European space boost from Amazon satellites

European space boost from Amazon satellites

Business news |
By Nick Flaherty

The launch of Amazon’s Project Kuiper constellation of 3,236 satellites will see a significant boost to the European space industry with two of the largest ever contracts.

Arianespace will be launching satellites on its next generation Ariane 6 rockets over three years, while the satellites will be dispersed from deployment systems developed by Beyond Gravity (formerly Ruag Space).

Both deals are the largest contracts for the companies involved, building equipment in 13 European countries. Beyond Gravity is doubling its production capacity in Linköping in Sweden.

The deployment system will be used with the other launchers, Blue Origin’s New Glenn and United Launch Alliance’s Vulcan Centaur rockets.

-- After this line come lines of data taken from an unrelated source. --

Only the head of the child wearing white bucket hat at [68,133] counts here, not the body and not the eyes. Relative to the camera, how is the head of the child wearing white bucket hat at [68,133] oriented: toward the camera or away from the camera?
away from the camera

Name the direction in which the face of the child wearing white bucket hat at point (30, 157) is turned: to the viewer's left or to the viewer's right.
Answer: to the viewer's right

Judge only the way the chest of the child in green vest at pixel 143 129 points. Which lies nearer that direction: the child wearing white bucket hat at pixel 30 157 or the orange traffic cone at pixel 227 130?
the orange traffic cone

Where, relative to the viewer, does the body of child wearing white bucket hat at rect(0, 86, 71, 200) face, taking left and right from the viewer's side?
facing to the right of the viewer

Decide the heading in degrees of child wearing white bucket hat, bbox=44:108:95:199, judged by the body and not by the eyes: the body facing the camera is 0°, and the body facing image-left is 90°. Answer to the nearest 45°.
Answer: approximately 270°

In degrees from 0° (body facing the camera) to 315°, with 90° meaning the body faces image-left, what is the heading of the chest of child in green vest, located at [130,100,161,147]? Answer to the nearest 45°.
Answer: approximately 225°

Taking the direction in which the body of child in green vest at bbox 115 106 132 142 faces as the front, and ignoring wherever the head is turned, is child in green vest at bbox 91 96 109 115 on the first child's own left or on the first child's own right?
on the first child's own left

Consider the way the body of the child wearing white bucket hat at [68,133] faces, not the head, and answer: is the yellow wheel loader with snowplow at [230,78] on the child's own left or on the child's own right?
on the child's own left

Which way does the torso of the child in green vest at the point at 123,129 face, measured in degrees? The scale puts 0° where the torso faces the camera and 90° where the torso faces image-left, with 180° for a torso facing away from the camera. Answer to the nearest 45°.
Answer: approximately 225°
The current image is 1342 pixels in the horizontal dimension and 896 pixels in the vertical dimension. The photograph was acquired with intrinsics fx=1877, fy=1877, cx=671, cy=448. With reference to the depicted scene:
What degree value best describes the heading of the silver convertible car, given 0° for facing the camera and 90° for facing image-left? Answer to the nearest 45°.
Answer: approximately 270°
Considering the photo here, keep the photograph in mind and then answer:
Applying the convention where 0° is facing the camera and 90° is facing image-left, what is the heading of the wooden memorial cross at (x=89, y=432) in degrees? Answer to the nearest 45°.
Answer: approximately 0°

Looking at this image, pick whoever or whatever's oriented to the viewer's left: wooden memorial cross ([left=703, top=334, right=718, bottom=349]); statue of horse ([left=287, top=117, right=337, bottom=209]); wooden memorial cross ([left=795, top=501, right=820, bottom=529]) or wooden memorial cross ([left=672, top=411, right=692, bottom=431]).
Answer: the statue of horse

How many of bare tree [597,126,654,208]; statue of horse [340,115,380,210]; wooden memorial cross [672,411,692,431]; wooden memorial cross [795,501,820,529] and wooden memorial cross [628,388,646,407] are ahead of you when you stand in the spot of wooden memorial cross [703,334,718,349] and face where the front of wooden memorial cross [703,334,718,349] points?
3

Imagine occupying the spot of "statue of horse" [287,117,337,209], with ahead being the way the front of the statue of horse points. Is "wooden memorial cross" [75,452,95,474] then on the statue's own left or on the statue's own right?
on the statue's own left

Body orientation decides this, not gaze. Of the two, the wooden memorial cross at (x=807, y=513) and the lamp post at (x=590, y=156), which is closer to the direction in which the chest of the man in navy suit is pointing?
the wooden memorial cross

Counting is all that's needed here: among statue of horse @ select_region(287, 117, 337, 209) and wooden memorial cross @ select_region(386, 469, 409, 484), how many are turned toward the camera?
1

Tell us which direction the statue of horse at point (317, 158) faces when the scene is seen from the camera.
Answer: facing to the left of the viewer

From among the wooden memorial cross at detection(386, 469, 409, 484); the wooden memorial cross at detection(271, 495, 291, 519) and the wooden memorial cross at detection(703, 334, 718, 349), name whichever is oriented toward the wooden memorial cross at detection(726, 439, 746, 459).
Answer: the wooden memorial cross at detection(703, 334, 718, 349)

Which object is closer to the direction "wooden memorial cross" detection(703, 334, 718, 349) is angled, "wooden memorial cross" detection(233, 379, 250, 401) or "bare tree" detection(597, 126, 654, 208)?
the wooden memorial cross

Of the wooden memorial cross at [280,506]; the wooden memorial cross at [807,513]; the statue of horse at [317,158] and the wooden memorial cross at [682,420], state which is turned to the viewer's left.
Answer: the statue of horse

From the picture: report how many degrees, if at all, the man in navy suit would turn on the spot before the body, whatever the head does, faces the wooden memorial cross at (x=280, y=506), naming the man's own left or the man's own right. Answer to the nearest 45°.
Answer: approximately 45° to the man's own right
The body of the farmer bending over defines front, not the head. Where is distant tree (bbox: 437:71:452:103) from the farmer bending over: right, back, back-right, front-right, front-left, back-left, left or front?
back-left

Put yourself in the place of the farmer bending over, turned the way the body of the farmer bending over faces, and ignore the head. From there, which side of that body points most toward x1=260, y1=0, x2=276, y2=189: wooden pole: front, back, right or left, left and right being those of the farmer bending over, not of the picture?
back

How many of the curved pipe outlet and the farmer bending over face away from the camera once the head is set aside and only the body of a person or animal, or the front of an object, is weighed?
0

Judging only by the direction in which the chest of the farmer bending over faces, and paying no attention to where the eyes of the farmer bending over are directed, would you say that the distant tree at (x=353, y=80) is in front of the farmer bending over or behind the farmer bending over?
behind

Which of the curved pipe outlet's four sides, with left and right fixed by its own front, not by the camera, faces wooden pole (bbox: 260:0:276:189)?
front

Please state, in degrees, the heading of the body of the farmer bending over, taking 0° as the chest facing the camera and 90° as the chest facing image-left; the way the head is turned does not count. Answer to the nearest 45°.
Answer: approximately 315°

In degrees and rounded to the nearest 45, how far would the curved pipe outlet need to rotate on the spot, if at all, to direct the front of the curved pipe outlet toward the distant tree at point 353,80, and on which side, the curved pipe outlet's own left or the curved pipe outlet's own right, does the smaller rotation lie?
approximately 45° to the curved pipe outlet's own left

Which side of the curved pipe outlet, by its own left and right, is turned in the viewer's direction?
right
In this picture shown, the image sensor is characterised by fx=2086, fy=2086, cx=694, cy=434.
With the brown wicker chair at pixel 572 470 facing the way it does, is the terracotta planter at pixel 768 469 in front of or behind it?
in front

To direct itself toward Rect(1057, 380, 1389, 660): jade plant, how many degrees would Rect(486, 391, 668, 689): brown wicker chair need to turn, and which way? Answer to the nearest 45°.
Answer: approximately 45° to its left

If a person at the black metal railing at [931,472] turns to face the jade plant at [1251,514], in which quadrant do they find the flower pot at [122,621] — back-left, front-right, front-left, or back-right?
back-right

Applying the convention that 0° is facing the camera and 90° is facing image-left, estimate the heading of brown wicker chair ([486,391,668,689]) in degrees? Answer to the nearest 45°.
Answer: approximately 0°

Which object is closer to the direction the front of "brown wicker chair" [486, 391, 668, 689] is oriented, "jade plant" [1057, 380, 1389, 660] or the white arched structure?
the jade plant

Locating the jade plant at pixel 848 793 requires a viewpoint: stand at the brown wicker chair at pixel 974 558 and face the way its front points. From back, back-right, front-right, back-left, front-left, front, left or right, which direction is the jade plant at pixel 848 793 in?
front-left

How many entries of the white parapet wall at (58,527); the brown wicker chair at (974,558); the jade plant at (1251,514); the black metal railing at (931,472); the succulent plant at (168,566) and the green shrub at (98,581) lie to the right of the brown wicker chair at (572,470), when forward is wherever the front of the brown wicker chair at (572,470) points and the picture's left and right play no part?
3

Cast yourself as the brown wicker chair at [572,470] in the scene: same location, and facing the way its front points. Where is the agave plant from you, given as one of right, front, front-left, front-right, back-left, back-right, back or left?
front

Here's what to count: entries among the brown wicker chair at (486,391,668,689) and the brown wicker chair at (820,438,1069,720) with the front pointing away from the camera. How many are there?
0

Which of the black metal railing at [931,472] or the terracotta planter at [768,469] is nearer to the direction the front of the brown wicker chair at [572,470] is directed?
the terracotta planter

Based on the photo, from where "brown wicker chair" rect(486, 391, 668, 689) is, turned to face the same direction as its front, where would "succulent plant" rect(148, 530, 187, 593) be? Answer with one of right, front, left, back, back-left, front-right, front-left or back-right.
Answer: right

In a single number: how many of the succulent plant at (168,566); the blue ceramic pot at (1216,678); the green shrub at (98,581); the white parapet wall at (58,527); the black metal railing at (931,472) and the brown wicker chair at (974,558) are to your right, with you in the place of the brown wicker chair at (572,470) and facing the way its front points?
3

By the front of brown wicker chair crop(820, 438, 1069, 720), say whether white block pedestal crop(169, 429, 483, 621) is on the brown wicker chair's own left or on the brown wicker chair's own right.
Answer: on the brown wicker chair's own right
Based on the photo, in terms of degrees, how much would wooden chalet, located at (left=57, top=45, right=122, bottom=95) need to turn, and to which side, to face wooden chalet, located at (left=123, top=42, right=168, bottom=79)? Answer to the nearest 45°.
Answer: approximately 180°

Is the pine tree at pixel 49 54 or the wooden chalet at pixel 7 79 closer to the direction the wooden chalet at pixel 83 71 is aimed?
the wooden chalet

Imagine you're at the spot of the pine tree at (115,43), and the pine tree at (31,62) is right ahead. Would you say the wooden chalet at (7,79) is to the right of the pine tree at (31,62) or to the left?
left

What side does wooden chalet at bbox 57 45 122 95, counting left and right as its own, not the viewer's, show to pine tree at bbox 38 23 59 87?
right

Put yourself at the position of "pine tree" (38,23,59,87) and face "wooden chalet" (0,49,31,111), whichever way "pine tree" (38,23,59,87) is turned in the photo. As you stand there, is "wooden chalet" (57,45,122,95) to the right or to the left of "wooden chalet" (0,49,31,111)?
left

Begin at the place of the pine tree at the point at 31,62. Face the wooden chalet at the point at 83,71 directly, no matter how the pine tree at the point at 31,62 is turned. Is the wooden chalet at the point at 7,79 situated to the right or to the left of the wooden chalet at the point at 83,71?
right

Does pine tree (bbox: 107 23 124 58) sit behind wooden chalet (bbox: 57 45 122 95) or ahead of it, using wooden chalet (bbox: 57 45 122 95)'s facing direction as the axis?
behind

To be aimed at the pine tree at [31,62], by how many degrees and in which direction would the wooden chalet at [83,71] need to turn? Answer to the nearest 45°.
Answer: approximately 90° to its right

The contracts total up to 83 launches over a five-year period, the largest commercial procurement of launch vehicles in history.

“Project Kuiper will provide fast, affordable broadband to tens of millions of customers in unserved and underserved communities around the world,” said Dave Limp, Senior Vice President for Amazon Devices & Services. “We still have lots of work ahead, but the team has continued to hit milestone after milestone across every aspect of our satellite system. These launch agreements reflect our incredible commitment and belief in Project Kuiper, and we’re proud to be working with such an impressive lineup of partners to deliver on our mission.”

Amazon is designing and developing the entire system in-house, combining the low earth orbit constellation with small, affordable customer terminals and a secure, resilient ground-based communications network. Project Kuiper will use Amazon’s global logistics and operations footprint, as well as Amazon Web Services’ (AWS) networking and infrastructure.

“Securing launch capacity from multiple providers has been a key part of our strategy from day one,” said Rajeev Badyal, Vice President of Technology for Project Kuiper at Amazon. “This approach reduces risk associated with launch vehicle stand-downs and supports competitive long-term pricing for Amazon, producing cost savings that we can pass on to our customers. These large, heavy-lift rockets also mean we can deploy more of our constellation with fewer launches, helping simplify our launch and deployment schedule.”

Blue Origin will provide 12 launches using New Glenn, with options for up to 15 additional launches. The agreement with ULA covers 38 launches on Vulcan Centaur, ULA’s newest heavy-lift launch vehicle. This launch services contract also covers production and launch infrastructure at Cape Canaveral Space Force Station, including a new, dedicated version of the Vulcan Launch Platform (VLP).

There are now more than 1,000 people at Amazon working on Project Kuiper, moving to full, production-ready deployment.